Sales Myth #1 “Top performing salespeople are made not born.”
Actually the top one to five percent of any sales force possesses two unique qualities that are blended very well into the salesperson’s personality- ego drive and empathy. Ego drive is the self-motivation that a person intrinsically has to win and which stimulates them to pay whatever price they have to in order to achieve their personal goals. Empathy is the ability to be sensitive and understand other people’s needs, to think of the other person first (i.e. the customer).
Both of these characteristics cannot be taught but are usually embedded into an individual at a very young age, even before entering grade school. All the sales courses and books in the world cannot give a person these unique qualities, but they can certainly enhance these qualities (similar to sharpening a very good sword). The top performing salespeople are therefore born, not made.
Sales Myth #2 “Top performing salespeople are very strong closers.”
In some selling professions, such as door-to-door sales, the ability to close a sale on the spot is important. However, in the vast majority of selling positions, the consultative or relationship sale, is the key to the close. In other words, in order to close professional sales, the key is the solution/ problem approach versus a buildup to a dramatic close which is often perceived to be high pressure and often manipulative. The vast majority of buyers detest this style, and unfortunately some salespeople use this tactic, which gives our profession a bad name. High performance salespeople use a very methodical problem solving approach and “closing the sale” is just a conclusion to this entire process.
Sales Myth #3 “Product knowledge is what separates the mediocre salesperson from the outstanding salesperson.”
Product knowledge is extremely important in professional selling.

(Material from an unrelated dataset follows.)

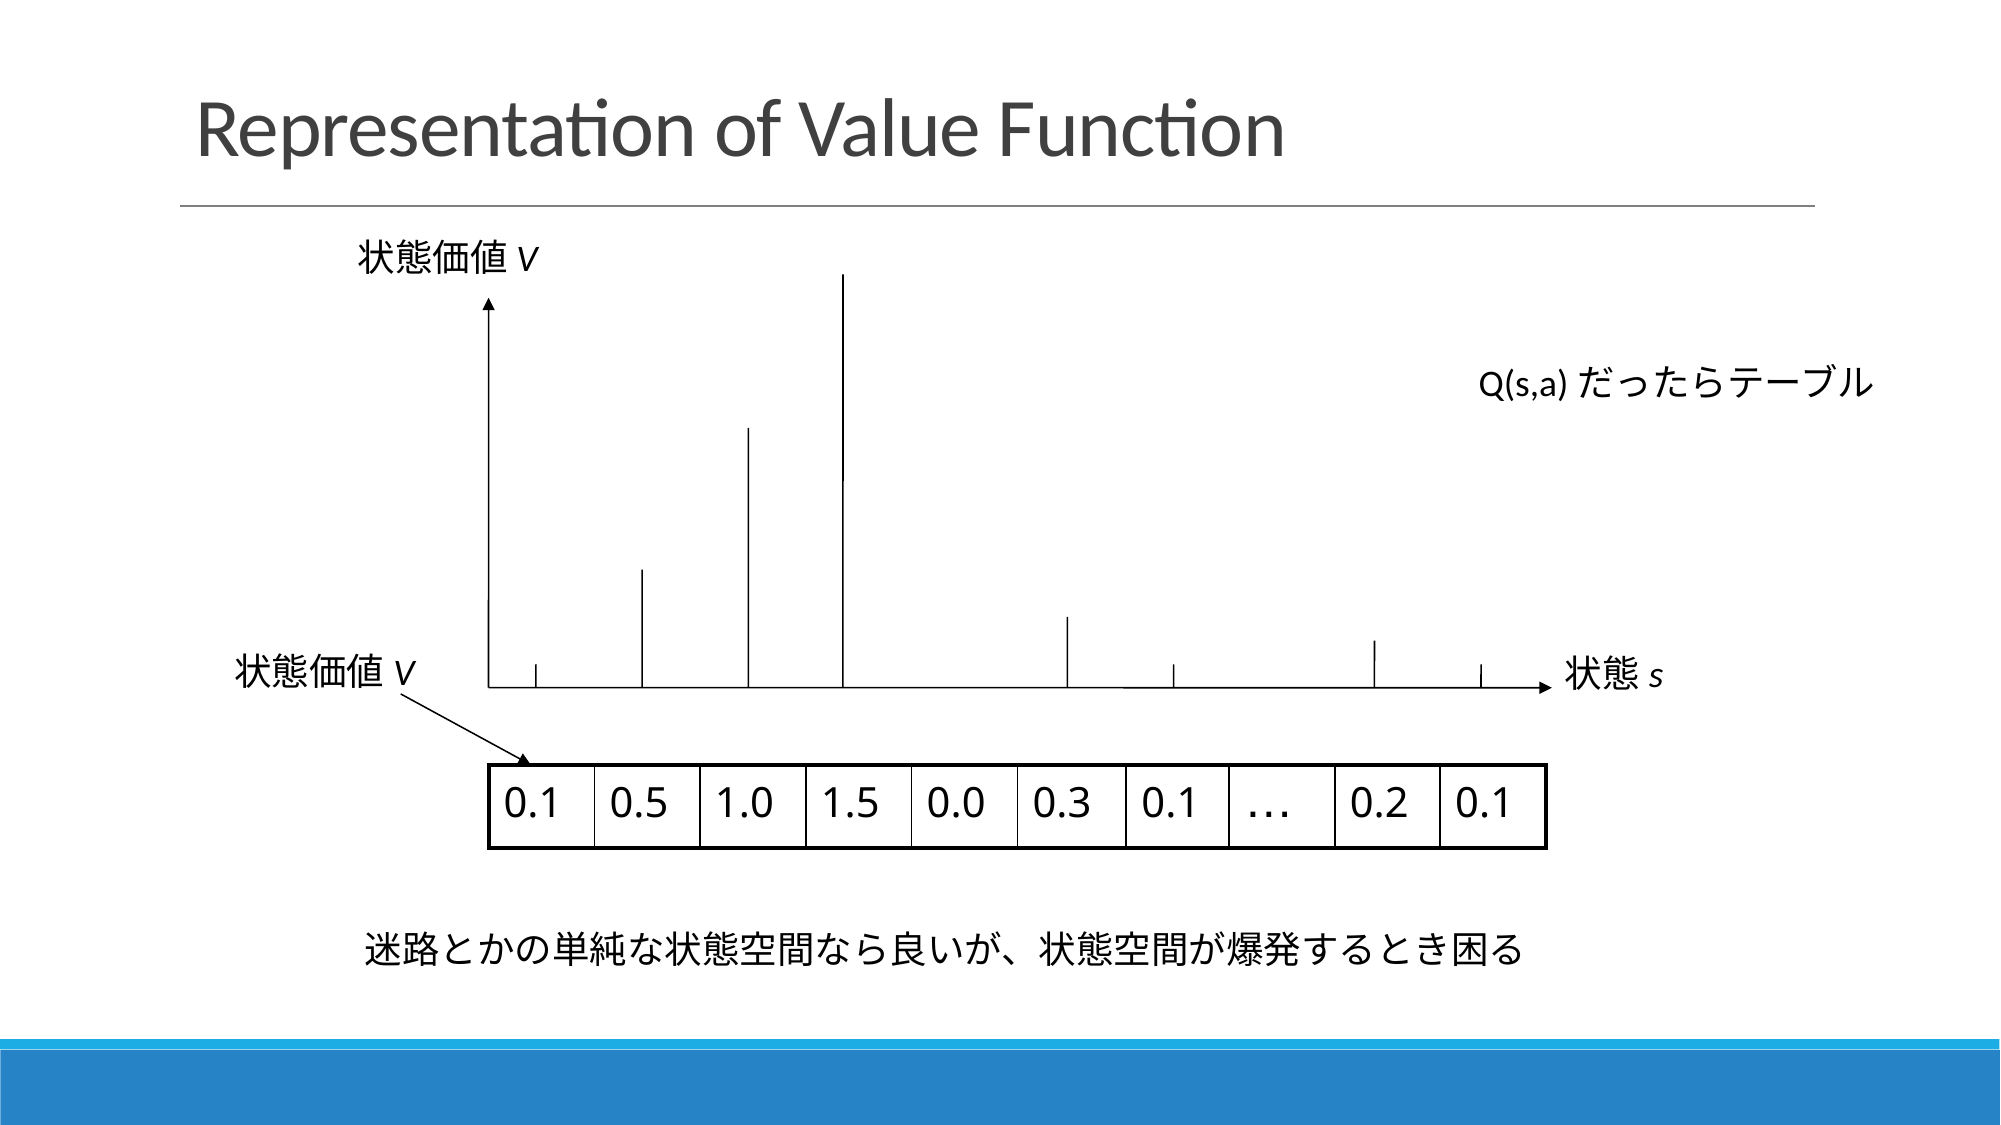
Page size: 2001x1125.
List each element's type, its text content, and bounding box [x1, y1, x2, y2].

But product knowledge is isolated information, which has really no value to anyone. Facts, data, and statistics about products or services do not create sales. However, what really is the key to most sales is the proper understanding of the problems of a prospect or a specific business. To understand a business problem is to properly analyze and then to provide solutions to the customer is the essence of professional sales. Product knowledge is only a small part of this process.
Sales Myth #4 “A career in sales is usually near the bottom in terms of status and income.”
Selling is the highest single paid career in the world. Furthermore, many CEO’s and other executives started in sales, which has always been one of the fastest tracks to upper management.
Sales Myths #5 “Women are only effective in certain types of sales positions.”
Actually, more and more companies are asking to interview women candidates as well as men in such fields as industrial equipment, chemicals, construction, etc. Success in sales has nothing to do with gender but everything to do with that person’s ability to reach well-defined goals within a certain time frame. You will see more and more women entering the selling profession as more awareness is created about this dynamic profession.
Sales Myth #6 “The most effective salespeople are more extroverted than introverted.”
Actually, high performance salespeople are quite analytical and the majority of studies indicated that the top salespeople lean more to the introverted side than the extroverted side. For example, in the strategic consultative sales process, a winning salesperson has to pick apart a complex problem to come up with a workable solution often in a very competitive environment. The emphasis here is on thinking and problem solving skills versus being a real socially inclined person. The art of selling is the art of problem solving.
Sales Myth #7 “Students graduating from colleges are generally informed about careers in sales.”
Actually, most recent college graduates have a very limited knowledge about the selling profession. Furthermore, we have found through our research, that the average college graduates often has a negative connotation of sales based upon experiences they have had with salespeople.
Two situations have caused this to happen. First of all, colleges and universities, with a few exceptions, do not even offer a degree in professional sales, which is rather surprising since approximately eight to ten percent of the workplace is employed in sales generating incomes well above the averages. Secondly, it is fairly obvious that these students have had more bad experiences with salespeople than good experiences, which has created a negative impression of sales in general. Much education is needed to teach about the wonderful benefits of sales as a true professional career.
Sensible investment in recruiting and developing real sales talent yields wonderful returns.